*WRITTEN PROBLEM*. Edit the data from the line with "pose: elev=258.8 azim=345.0" up to and including the line with "Dot at: (253, 180)", changing "pose" to "camera" and leaving everything else the same. Return only those lines.

*DATA EXTRACT*.
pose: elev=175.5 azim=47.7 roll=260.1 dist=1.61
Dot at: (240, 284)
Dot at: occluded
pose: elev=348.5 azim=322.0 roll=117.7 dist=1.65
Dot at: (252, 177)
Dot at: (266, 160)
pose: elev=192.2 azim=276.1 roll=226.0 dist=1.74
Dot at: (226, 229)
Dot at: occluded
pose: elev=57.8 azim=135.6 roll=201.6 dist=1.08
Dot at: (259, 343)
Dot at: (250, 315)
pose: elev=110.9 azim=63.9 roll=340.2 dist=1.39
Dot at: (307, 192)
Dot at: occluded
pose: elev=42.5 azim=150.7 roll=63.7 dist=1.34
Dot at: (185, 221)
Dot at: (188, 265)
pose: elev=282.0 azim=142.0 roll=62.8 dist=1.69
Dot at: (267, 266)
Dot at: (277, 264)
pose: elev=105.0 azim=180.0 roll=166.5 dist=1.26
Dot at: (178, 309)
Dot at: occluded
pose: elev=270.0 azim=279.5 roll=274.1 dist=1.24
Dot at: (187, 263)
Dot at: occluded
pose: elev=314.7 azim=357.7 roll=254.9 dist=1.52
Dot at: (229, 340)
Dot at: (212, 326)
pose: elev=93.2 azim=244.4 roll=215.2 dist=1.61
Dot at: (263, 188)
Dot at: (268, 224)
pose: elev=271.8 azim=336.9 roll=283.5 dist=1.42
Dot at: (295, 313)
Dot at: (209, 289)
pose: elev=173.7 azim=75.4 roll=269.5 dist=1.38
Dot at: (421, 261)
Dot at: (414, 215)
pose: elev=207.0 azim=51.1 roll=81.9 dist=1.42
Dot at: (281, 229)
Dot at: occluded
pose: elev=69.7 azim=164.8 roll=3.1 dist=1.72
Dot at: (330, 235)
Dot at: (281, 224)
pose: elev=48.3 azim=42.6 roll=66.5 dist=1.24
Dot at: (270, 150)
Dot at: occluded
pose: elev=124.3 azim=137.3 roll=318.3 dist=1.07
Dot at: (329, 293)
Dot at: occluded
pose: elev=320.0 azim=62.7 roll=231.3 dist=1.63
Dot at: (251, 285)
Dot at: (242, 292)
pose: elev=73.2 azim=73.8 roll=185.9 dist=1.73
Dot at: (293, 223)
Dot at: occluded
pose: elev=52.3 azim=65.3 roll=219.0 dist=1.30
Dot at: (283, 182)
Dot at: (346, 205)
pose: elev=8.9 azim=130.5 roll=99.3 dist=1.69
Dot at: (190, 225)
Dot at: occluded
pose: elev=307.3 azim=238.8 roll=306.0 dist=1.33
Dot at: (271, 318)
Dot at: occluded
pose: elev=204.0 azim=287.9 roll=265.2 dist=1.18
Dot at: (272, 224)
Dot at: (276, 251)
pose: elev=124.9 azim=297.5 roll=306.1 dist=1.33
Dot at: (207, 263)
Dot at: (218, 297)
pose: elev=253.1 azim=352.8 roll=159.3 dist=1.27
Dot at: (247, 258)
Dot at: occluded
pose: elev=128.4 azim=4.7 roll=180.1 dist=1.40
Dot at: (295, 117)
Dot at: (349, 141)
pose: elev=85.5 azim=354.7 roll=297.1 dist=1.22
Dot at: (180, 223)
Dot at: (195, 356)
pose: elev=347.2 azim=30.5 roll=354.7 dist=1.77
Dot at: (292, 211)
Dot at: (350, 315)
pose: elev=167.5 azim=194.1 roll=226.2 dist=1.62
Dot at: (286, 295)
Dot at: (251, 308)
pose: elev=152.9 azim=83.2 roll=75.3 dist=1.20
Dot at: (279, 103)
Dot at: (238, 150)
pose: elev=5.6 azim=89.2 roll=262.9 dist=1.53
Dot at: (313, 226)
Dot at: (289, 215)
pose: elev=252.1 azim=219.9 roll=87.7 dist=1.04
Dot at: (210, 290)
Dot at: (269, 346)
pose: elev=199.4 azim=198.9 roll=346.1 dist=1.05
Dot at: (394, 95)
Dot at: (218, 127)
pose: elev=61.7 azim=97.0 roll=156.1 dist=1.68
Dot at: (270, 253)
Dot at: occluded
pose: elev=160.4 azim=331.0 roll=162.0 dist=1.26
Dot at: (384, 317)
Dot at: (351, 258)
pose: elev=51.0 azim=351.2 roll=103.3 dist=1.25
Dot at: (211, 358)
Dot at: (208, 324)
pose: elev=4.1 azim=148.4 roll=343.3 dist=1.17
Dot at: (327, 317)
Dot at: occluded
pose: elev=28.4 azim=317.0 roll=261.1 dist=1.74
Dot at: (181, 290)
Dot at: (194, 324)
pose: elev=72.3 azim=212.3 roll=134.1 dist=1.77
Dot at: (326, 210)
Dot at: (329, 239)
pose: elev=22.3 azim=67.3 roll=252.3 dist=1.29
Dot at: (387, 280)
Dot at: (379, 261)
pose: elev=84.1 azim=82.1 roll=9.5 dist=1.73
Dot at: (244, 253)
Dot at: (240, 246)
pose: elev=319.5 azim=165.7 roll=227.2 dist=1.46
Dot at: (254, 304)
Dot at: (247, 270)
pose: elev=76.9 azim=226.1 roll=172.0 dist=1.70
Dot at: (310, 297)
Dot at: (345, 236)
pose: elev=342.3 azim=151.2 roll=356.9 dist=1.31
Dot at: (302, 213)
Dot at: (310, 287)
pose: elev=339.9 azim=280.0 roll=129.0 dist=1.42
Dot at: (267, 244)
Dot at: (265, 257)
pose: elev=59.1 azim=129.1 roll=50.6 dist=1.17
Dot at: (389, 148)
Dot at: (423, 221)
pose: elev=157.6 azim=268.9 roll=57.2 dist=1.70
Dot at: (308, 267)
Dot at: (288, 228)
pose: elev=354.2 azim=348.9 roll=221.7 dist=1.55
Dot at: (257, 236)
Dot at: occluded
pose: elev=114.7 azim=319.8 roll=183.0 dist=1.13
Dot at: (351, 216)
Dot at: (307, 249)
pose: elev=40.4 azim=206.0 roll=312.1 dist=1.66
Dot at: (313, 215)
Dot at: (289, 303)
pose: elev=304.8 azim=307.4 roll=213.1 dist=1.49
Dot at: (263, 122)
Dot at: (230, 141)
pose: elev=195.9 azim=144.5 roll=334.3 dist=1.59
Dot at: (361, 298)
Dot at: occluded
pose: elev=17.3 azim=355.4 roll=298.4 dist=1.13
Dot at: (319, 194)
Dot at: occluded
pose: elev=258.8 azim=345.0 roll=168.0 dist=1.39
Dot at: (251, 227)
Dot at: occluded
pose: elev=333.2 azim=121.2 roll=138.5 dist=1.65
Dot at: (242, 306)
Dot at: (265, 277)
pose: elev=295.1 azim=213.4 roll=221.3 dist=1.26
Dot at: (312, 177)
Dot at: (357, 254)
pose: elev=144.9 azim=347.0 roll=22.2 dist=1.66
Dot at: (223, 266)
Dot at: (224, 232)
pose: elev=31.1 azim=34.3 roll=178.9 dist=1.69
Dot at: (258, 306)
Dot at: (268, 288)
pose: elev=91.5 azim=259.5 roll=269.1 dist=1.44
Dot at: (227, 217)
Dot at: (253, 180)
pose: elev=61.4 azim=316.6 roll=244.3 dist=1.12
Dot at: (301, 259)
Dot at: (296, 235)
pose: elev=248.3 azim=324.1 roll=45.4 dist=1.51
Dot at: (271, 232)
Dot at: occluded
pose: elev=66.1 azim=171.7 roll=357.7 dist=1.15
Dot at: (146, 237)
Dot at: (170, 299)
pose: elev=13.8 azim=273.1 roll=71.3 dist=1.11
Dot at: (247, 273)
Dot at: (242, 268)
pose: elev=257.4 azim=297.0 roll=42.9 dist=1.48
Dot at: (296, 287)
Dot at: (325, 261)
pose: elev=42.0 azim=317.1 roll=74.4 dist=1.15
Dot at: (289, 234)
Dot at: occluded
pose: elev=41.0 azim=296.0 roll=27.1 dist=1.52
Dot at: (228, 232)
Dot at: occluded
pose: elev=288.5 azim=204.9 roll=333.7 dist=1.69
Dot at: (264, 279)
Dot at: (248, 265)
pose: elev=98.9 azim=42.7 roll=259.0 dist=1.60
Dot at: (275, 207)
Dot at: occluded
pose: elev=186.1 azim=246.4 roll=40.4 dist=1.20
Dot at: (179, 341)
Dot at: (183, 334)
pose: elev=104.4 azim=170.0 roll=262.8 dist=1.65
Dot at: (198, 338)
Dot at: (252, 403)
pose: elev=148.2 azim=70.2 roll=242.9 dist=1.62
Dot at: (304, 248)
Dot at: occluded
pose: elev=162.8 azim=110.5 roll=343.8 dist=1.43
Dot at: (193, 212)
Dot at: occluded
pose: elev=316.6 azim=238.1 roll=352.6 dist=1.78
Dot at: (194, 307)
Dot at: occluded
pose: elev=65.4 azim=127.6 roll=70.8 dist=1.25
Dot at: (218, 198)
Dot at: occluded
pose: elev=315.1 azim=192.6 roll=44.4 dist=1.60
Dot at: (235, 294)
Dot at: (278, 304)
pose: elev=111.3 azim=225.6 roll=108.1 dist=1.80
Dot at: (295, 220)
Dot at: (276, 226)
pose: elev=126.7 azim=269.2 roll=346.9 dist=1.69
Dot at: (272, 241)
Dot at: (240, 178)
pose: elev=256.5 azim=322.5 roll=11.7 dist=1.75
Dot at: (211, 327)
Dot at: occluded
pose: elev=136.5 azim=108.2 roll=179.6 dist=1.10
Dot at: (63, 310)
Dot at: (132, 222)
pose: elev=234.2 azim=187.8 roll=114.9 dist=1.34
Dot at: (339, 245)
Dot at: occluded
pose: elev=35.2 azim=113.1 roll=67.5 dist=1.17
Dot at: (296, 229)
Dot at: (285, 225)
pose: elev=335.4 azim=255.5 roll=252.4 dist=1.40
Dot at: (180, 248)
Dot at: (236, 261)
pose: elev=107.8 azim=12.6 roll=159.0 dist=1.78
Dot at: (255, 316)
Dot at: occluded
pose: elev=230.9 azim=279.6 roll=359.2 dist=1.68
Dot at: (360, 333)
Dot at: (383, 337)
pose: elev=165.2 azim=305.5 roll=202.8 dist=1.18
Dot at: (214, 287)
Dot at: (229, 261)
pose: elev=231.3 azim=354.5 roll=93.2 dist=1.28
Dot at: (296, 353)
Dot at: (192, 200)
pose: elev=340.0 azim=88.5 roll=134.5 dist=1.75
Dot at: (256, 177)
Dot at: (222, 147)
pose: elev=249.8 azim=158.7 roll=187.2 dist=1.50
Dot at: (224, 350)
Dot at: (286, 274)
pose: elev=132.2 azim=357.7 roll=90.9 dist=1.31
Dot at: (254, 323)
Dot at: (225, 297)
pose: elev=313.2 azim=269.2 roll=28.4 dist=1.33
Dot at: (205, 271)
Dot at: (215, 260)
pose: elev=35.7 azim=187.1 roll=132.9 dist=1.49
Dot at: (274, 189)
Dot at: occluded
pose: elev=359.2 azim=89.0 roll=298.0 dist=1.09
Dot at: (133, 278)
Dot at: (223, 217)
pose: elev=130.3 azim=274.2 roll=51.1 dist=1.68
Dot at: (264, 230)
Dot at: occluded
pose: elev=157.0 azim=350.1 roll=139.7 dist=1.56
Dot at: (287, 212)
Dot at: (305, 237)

*FULL OUTPUT*.
camera: elev=258.8 azim=345.0 roll=168.0 dist=1.39
Dot at: (251, 227)
Dot at: occluded
camera: elev=333.2 azim=121.2 roll=138.5 dist=1.65
Dot at: (242, 306)
Dot at: (265, 277)
camera: elev=295.1 azim=213.4 roll=221.3 dist=1.26
Dot at: (312, 177)
Dot at: (357, 254)
camera: elev=144.9 azim=347.0 roll=22.2 dist=1.66
Dot at: (223, 266)
Dot at: (224, 232)
camera: elev=31.1 azim=34.3 roll=178.9 dist=1.69
Dot at: (258, 306)
Dot at: (268, 288)
camera: elev=91.5 azim=259.5 roll=269.1 dist=1.44
Dot at: (227, 217)
Dot at: (253, 180)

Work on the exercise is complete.